No sane court is going to uphold an adhesion contract where someone pays $100 for a substantially multiplayer game (e.g. not Portal 1) yet the publisher is allowed to disable servers required for the game's multiplayer operation a week later because they cost money to maintain and the userbase hasn't hit targets.
What about physical game disks? I own the disk and can play the game as long as I have the disk. I can also resell or share the disk. Sony once demonstrated this on stage during the PS4 launch.
Digital licenses take away all of this and add the possibility that your licence can disappear at any time.
Physical game disks have maybe one console generation left. Nintendo might keep cartridges around for two tops. The future is basically all digital. When doing his Mea Culpa rounds about Xbox losing the console wars, Phil Spencer talked about how being second in the generation where gamers built up digital libraries was likely too much to overcome.[1] Most game sales already happen digitally[2], and the number continues to rise.
That's very different. In America at least, if you purchase a physical object, you own it. You can do whatever you want with it. It's called the first sale doctrine.
That doesn't hold with games, and that's exactly what this law is addressing. Many (if not most by now, I haven't bought many games recently) physical games are now just an unplayable kernel and you have to download the actual game. If you sell the physical good you are selling a piece of plastic. Quite a few don't even contain a cart or disc in the box, it's just a download code.

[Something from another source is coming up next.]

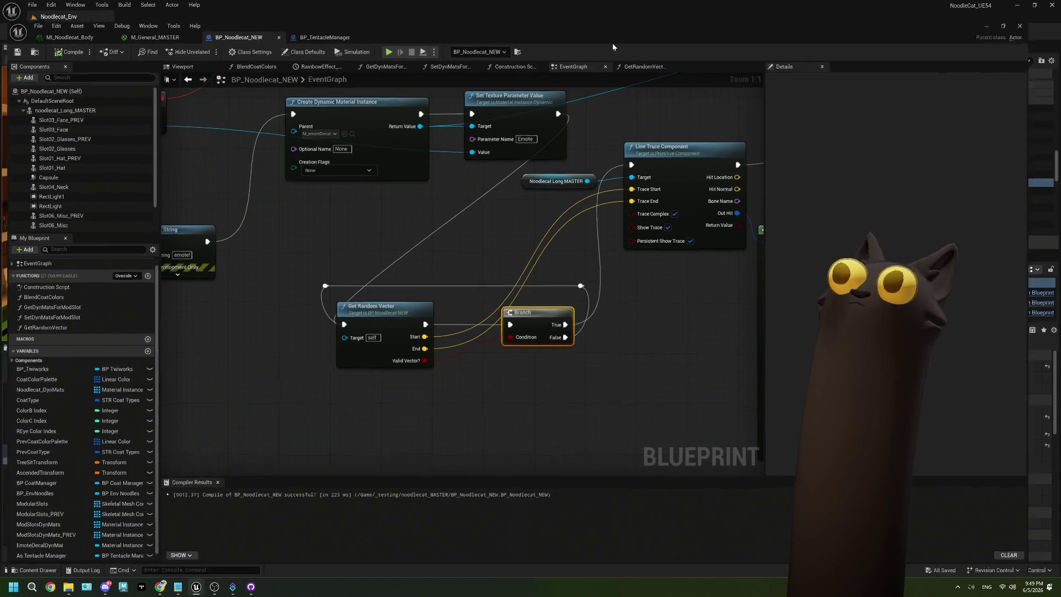
pyautogui.click(206, 31)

Now, yes, you can say "but first sale still holds, you aren't prohibited from selling the object you bought", but most rational people are going to call that nonsense.

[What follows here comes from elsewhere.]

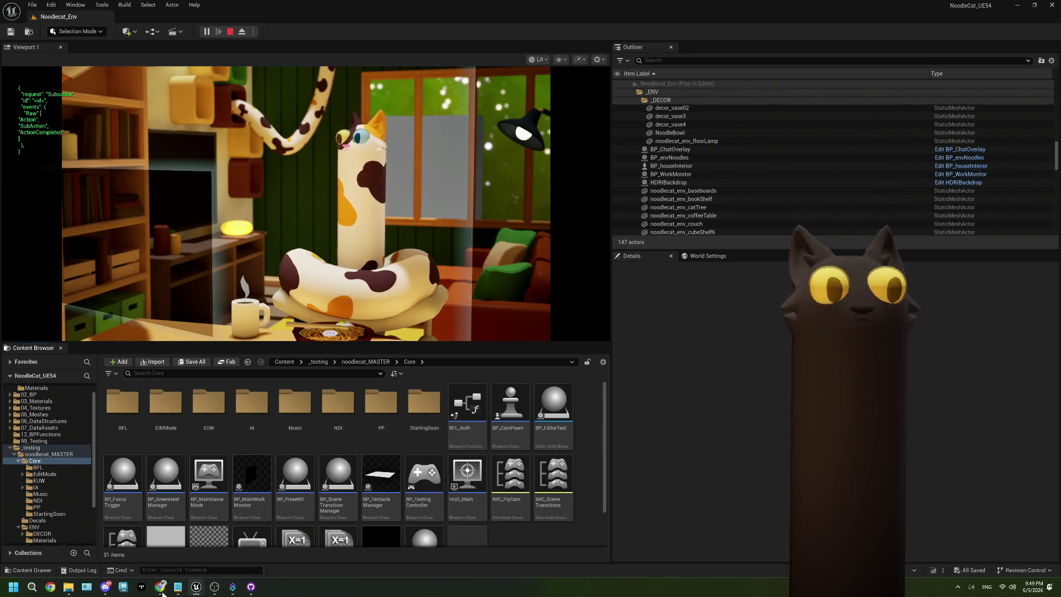
pyautogui.click(161, 587)
pyautogui.click(876, 31)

I mean, that would be fine if specified except it's a perpetual license that can be revoked at any time. Whether it's one hour or 10 years I'm not sure how it is good-faith to sell such a license without explicitly specifying the license duration and terms. Of course in practice, it is more like "perpetual provided that the entity you are licensing from elects to re-license from the rights-holder every X years" but I really don't see how such an arrangement should even be legal. You shouldn't be allowed to sell those kinds of licenses where the duration is dependent on third-party negotiations that have nothing to do with the initial license sale.
It's an odd world where we willingly trade dozens or hundreds of dollars for a couple hours of entertainment (golf, amusement parks, movies, dinner out, bars, vacation) but we're unwilling to trade similar amount of money for software (games) that give you many, many more hours of entertainment.
There's people who have spent literal days entertained by a game, but then complain they had to spend $70 for the privilege. Where else can you be entertained for a couple bucks an hour or less?
In my opinion, if you license a game and play it for a dozen hours... you've gotten your money's worth already. That said, I too would be disappointed if a game I enjoyed was removed from my library.
The point isn't whether or not it's a good deal. If I agree to license a game for 12 hours in exchange for $70, great. Like you say, I make deals like that sometimes. But that's not what we're talking about here, the licensor is misrepresenting it as a perpetual license and that should just be considered fraud.
Restaurants don't tell me that I'm buying a table in the restaurant; they tell me I'm getting a meal. Movie theaters don't tell me I'm buying a seat in the theater; they tell me I'm seeing a movie.
Paying to play a game for some time is fine, but they shouldn't lie about what terms you're getting.
I think there are more factors at play in this situation.
This is a case where even if you wanted to pay money to continue or start playing a game, you can't because someone else simply doesn't want you to.
This is a consumer-hostile shift from earlier days where if you owned the disk, disc or cartridge and a computer that could play it, you could play the game, no questions asked. I think it's always worth fighting against consumer hostile shifts.
Some people are collectors as much as they are gamers. A license (or whatever) is less valuable to a collector than a game.